> [Task directions]:
Please transcribe all of the data below word for word, leaving the pictures out of your answer.

> [Extracted records]:

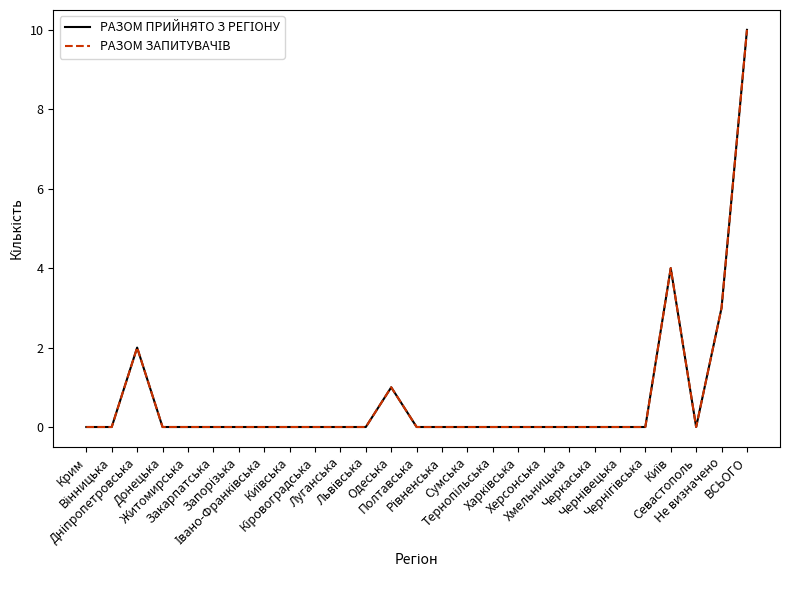

At which category does РАЗОМ ПРИЙНЯТО З РЕГІОНУ reach its first local valley?

Севастополь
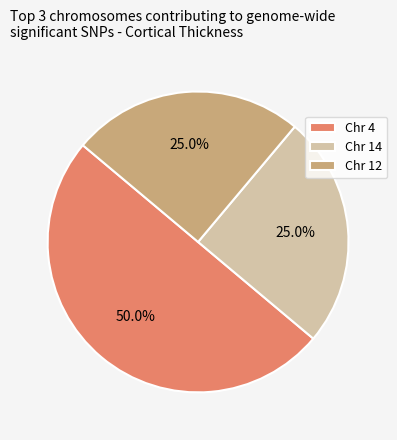

What percentage is the Chr 4 slice, to the nearest percent?

50%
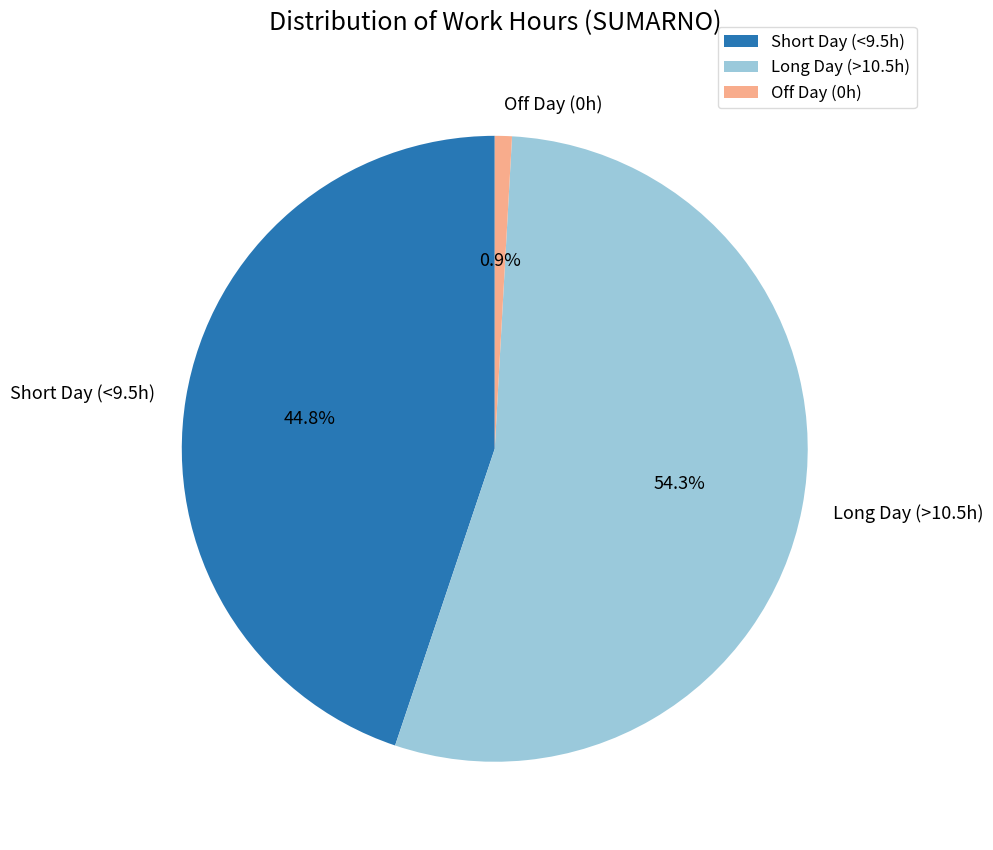

What is the largest slice in the pie chart?

Long Day (>10.5h)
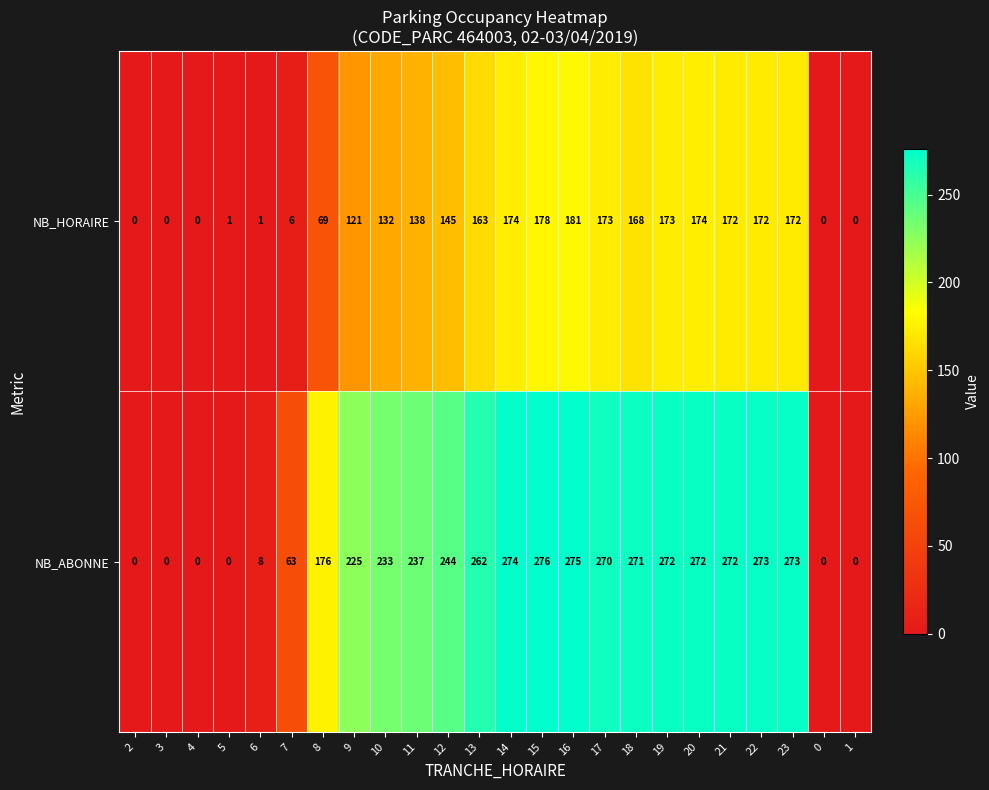

Is it true that NB_ABONNE equals 89 at 12?

False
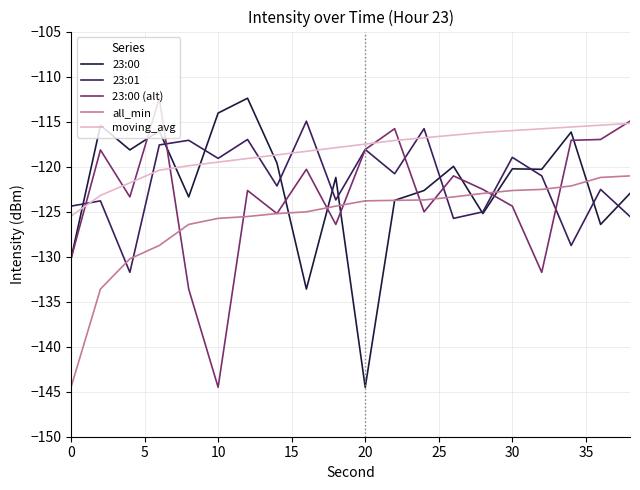

What is the lowest value of the 23:00 series?

-144.5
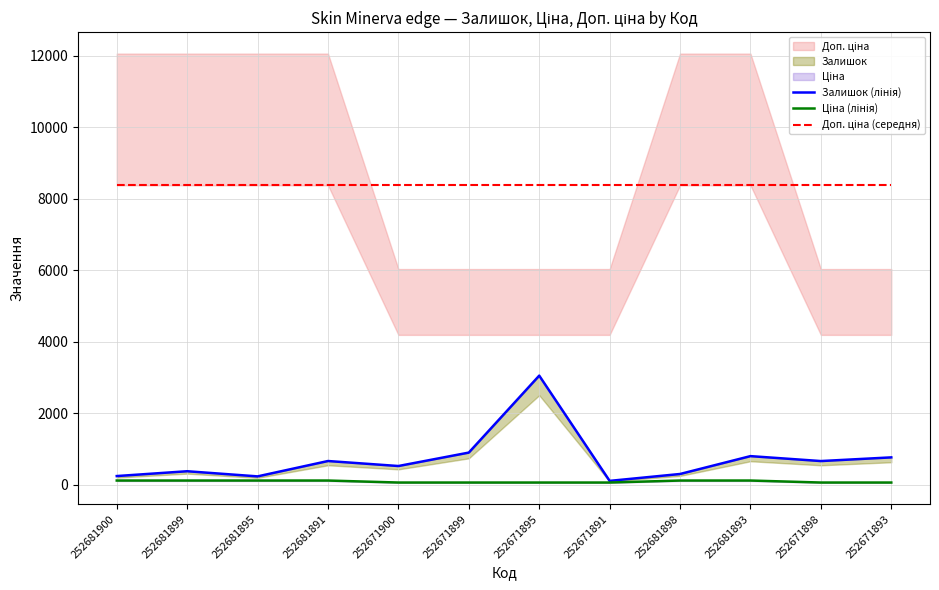

Reading right to left, extract all data points from this chart.

Залишок (лінія): 760.0	657.0	795.0	295.0	102.0	3048.0	894.0	518.0	658.0	228.0	372.0	237.0
Ціна (лінія): 55.9	55.9	111.7	111.7	55.9	55.9	55.9	55.9	111.7	111.7	111.7	111.7
Доп. ціна (середня): 8377.0	8377.0	8377.0	8377.0	8377.0	8377.0	8377.0	8377.0	8377.0	8377.0	8377.0	8377.0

> [Finished task]:
At which category does РАЗОМ ПРИЙНЯТО З РЕГІОНУ reach its first local valley?

Севастополь

What percentage is the Chr 4 slice, to the nearest percent?

50%

What is the largest slice in the pie chart?

Long Day (>10.5h)

Is it true that NB_ABONNE equals 89 at 12?

False

What is the lowest value of the 23:00 series?

-144.5

Reading right to left, extract all data points from this chart.

Залишок (лінія): 760.0	657.0	795.0	295.0	102.0	3048.0	894.0	518.0	658.0	228.0	372.0	237.0
Ціна (лінія): 55.9	55.9	111.7	111.7	55.9	55.9	55.9	55.9	111.7	111.7	111.7	111.7
Доп. ціна (середня): 8377.0	8377.0	8377.0	8377.0	8377.0	8377.0	8377.0	8377.0	8377.0	8377.0	8377.0	8377.0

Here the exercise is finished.